While I was away… May 27, 2007
Posted by Fleeced in Blogging, Environment, Politics.trackback
I’ve been busy this last week, and will probably be busy this week coming too, but I’ll make an effort to keep blogging. I’ve only been gone a couple days, but there are lots of things in the blogosphere worth drawing people’s attention to. In no specific order, here are some of them:
Breastfeed Your Way Out of Sexist Oppression. Jules Crittenden stumbles on an astonishing Islamic ruling:
The head of the Hadith Department in Al-Azhar University, Dr. Izzat Atiyya, recently issued a controversial fatwa dealing with breastfeeding of adults. The fatwa stated that a woman who is required to work in private with a man not of her immediate family – a situation that is forbidden by Islamic law – can resolve the problem by breastfeeding the man, which, according to shari’a, turns him into a member of her immediate family.

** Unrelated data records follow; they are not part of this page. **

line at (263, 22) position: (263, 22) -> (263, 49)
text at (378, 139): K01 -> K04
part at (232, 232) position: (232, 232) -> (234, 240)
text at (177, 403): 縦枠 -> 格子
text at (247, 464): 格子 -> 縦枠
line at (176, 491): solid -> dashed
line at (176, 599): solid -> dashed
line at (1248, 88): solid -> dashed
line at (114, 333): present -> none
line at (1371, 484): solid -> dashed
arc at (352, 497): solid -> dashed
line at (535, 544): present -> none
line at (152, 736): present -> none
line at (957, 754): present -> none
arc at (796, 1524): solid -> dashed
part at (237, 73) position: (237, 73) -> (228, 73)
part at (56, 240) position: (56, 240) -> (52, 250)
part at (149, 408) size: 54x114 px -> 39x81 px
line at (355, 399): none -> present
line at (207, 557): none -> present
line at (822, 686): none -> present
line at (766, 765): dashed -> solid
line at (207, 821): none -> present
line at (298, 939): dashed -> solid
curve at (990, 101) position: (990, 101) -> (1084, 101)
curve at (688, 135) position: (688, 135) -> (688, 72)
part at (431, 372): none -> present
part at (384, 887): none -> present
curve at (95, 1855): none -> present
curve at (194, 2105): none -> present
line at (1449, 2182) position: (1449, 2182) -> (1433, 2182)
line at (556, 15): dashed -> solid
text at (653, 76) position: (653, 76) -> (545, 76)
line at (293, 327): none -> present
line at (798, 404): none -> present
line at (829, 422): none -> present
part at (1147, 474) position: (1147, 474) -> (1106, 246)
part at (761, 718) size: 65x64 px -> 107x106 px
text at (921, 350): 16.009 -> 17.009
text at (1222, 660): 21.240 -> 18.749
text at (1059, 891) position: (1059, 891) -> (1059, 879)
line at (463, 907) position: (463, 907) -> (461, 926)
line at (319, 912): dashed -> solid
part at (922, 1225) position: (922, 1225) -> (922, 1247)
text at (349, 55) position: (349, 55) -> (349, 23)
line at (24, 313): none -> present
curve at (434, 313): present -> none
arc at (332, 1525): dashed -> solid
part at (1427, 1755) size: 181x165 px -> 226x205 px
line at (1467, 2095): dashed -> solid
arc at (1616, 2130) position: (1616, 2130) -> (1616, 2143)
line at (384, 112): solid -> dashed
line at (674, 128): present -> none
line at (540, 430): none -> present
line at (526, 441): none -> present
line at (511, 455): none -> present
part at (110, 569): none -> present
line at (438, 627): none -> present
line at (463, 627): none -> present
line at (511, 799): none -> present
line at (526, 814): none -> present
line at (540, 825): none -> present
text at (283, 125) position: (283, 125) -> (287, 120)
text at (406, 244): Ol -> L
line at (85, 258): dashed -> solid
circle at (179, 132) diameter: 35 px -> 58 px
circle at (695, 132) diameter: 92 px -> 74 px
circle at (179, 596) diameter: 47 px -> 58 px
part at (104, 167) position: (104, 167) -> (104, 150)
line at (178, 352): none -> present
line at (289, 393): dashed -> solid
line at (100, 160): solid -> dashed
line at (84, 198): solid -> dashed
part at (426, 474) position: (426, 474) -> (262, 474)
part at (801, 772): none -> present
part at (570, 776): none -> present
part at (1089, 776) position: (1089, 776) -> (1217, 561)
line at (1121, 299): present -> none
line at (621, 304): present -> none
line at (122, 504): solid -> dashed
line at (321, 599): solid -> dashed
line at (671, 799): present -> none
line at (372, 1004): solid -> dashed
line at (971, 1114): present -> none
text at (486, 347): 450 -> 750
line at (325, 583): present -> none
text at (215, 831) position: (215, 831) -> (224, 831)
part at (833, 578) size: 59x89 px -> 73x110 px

The ALS Blog runs a poll on the “best Australian solo libertarian blogger“. Go on, Vote Fleeced… you know you want to. Other candidates include Pommygranate, Chris Berg, Bovination, Andrew Norton, Raving Wingnut, Daily Constitutional, Real World Libertarian, Jennifer Marohasy, Double Think, Yobbo, Institutional Economics, Graeme Bird and Whacking Day… but forget them and vote for Fleeced.
Chicks Get Midgets. Tim Blair discovers the secret motivation of female suicide bombers.
Pommygranate runs through the numbers, to find 47% of UK Voters effectively work for the State, and in another post, reveals that in the UK, stealing is economically rational.
Rudd’s Wife Gets Caught Out. Naturally, double standards apply.
Tim Flannery displays his economic cluelessness, and elsewhere, suggests skeptics might one day be punished for their doubt:
“We will all be punished for the success of the greenhouse mafia… Perhaps the day will come when a prosecutor in some yet-to-be-formed international court will appear with a copy of Scorcher under his arm.”
In yet more news on the irrationality of environmental economics, a farmer gets paid a million dollars to not clear his land for 120 years.
Negotiations are under way for a sequel to An Inconvenient Truth… possibly in time for the 2008 presidential election (not inconvenient for some!)
Speaking of environmental zealots, millions have died, and many more have suffered, because of the effects of malaria. DDT could be a lifesaver if we allowed it.